I don’t know if this is a “realistic’’ portrayal of severe hysteria, but I do know that in movie acting suggestion sometimes can be more powerful than demonstrative assertion. Put another way, Knightley’s performance may drive you a little crazy.
The story is not without political overlay: An increasingly concerned Freud fears that Jung’s interest in such matters as mysticism will undermine the scientific aura that's essential to the acceptance and growth of psychoanalysis.
These arguments too often make it seem as if the movie exists to articulate various points of view rather than to deeply probe the nature of its characters. At one point, though, Vincent Cassel shows up as Otto Gross, a brilliant psychoanalyst who believes all repression represents an unhealthy limitation of freedom. Cassel's welcome presence pushes the movie away from the neatly intellectualized debate between Freud and Jung.
Of the movie’s trio of principals, Mortensen probably provides the most interesting interpretation. His Freud has a deep and cagey sense of self-assurance – at least as it applies to the psychoanalytic domain over which he presides. A Dangerous Method, however, really has more to do with Jung than with Freud, who is absent from long stretches of the movie.

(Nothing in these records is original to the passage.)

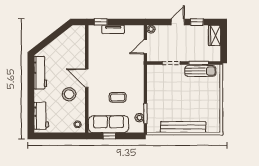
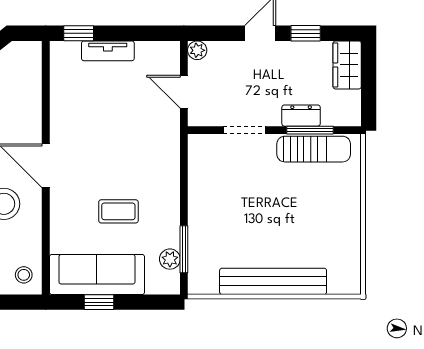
door: (145, 47) -> (184, 92), hinge flipped
dresser: (195, 57) -> (301, 116), added

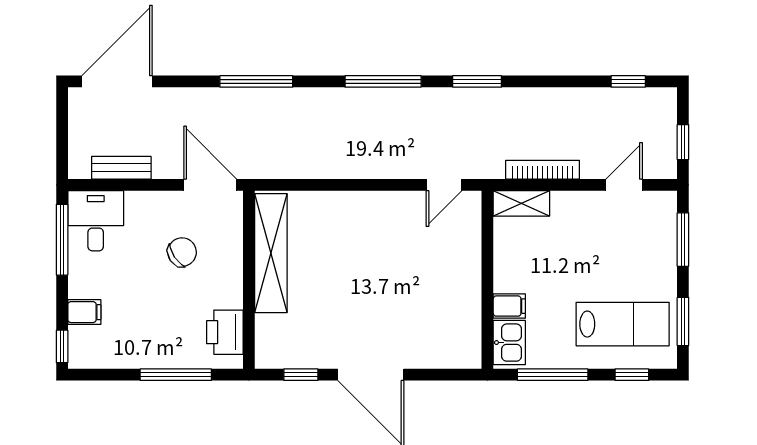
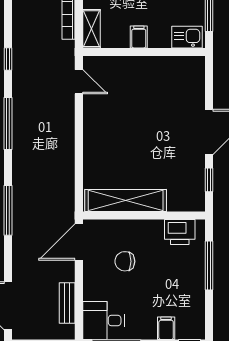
window: (477, 81) -> (8, 59), width x0.67
chair: (182, 252) -> (125, 261), turned -56
filing cabinet: (509, 306) -> (139, 37), moved

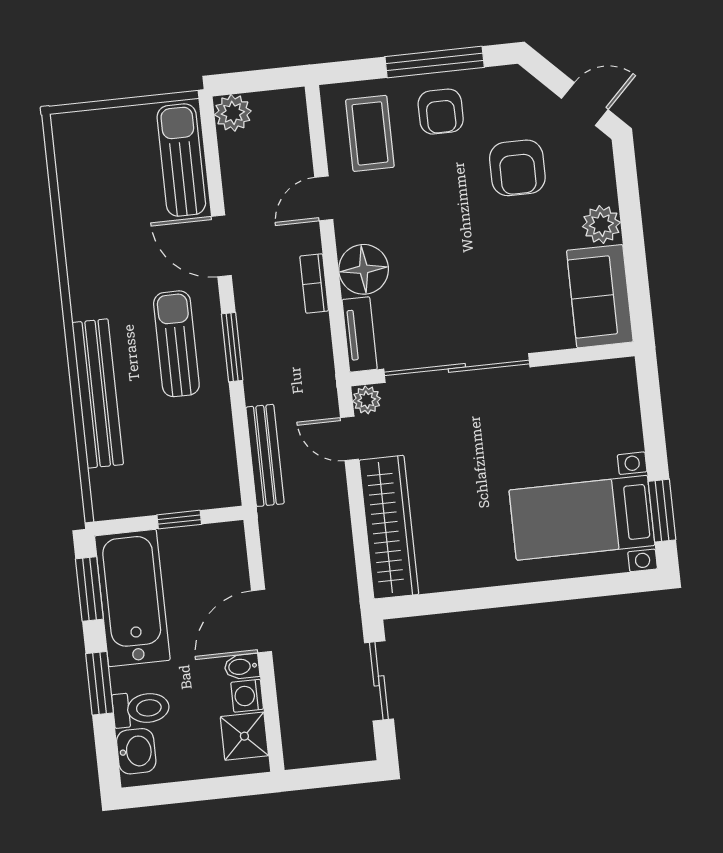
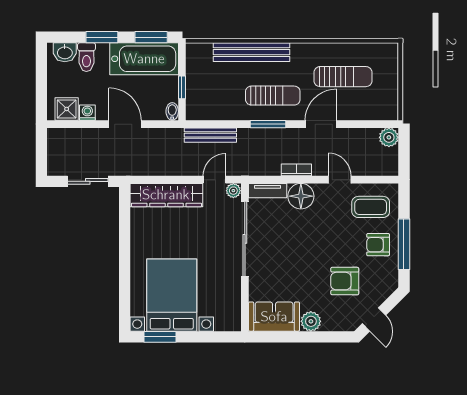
sun lounger: (181, 160) -> (343, 77), moved
bed with nightstands: (582, 518) -> (172, 295), width x1.36
bidet: (242, 667) -> (172, 111), moved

Maybe that’s why Mortensen’s performance wasn‘t enough to make me buy into A Dangerous Method, a movie that seems to unfold on a distant planet where talk about sex and dreams tends to become absurdly dispassionate. In the introduction to his book, Kerr talks about the ways in which Freud and Jung became the first thinkers to live with “that peculiarly intense burden of self-reflection that distinguishes the psychology of modern man.”
Maybe, but intense self-reflection isn’t necessarily the best place to begin a drama, and neither Cronenberg nor Hampton has been able entirely to liberate the material from the confines of the stage – other than by ensuring that the film’s conversations take place against a variety of elegant European backdrops.
In a time when the talking cure seems to have been supplanted by the dispensation of pills, the issues in A Dangerous Method don’t readily spring to life. They seem to swirl inside the embryonic and insular world of psychoanalysis, which – at least in this outing – provides no satisfying dramatic conclusion.